昭和15年(1940年)生まれ、81歳(令和3年(2021年))

原爆投下時、4歳。母から聞いた話によると、何人かの被爆者を家で看病したとのこと。何人かの被爆者の方に、家の部屋を貸していたとのことです。

また、当時の防空壕のことについてもお話されました。

 


 

 原爆の記憶

原爆投下時、私は4歳半でした。原爆のことについては、母から話を聞いて育ちました。

 

原爆がさく裂した時、我が家(爆心地から8kmくらい)のガラス窓も吹っ飛んだそうです。割れたガラスを集めてきて、紙にのりをつけて貼って、窓として使ったそうです。

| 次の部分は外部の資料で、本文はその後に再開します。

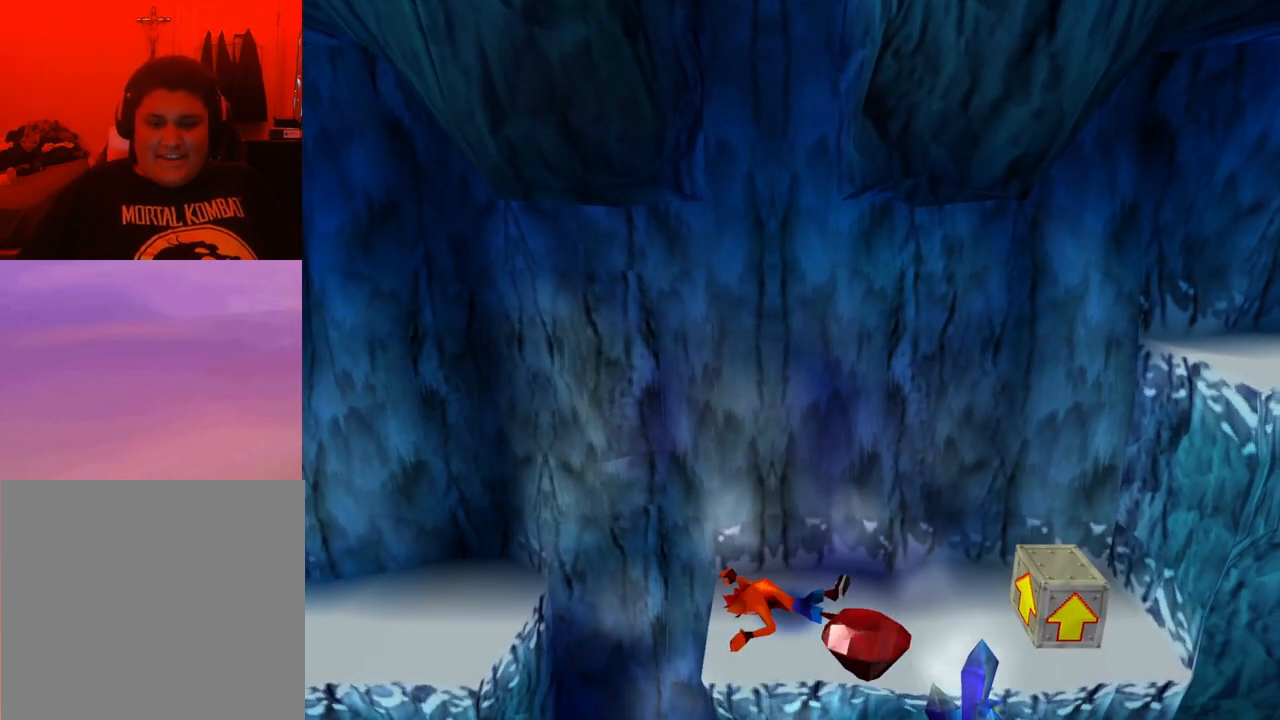
{"buttons": ["DPAD_RIGHT"], "events": []}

爆風の影響で、障子と柱の間がすいて、すきま風が入るようになりました。昔の家は、一度くるうとなおらなかったようです。

 

原爆の投下後、被爆者を何人か自宅で看護しました。縁側に寝かせて看病しましたが、「水をやってはいけない」と言われ、水をあげなかったそうです。

 

被爆者は次々と大八車で連れてこられました。被爆者の身体には、ハエがたかっていたそうです。ハエの数はものすごく多かったそうです。被爆者の身体から膿が出ていました。それを母たちが看病しているのを見た記憶が残っています。

 

その後、被爆者の何人かは、私の家に間借りされました。4畳半にりんご箱一つ、2~3人が一緒に暮らしておられたようです。野菜や米、小米(いらない米)を分けてほしいと頼みに来られていたようです。

 

我が家の近くの竹やぶにも、雨露をしのぐ被爆者の人々がたくさんいらっしゃったと記憶しています。

 

 

防空壕の記憶

戦争の頃、西原にも多くの防空壕がありました。私の家も自宅の畑に防空壕を作っていました。2m位の深さで、防空壕の隣が田んぼなので、田んぼの水が入ってこないよう、板をしきりに使っていました。

 

防空壕は、北と南にそれぞれ1か所ずつ出入口を作り、片方の出入口が空襲でつぶれても大丈夫なようにしていました。北側の出入口は餅板で蓋をし、南側の出入口は雨戸の上にむしろをかけて、その上に土をかけていました。

 

防空壕の中には、夏は蚊がたくさん来て、とても困りました。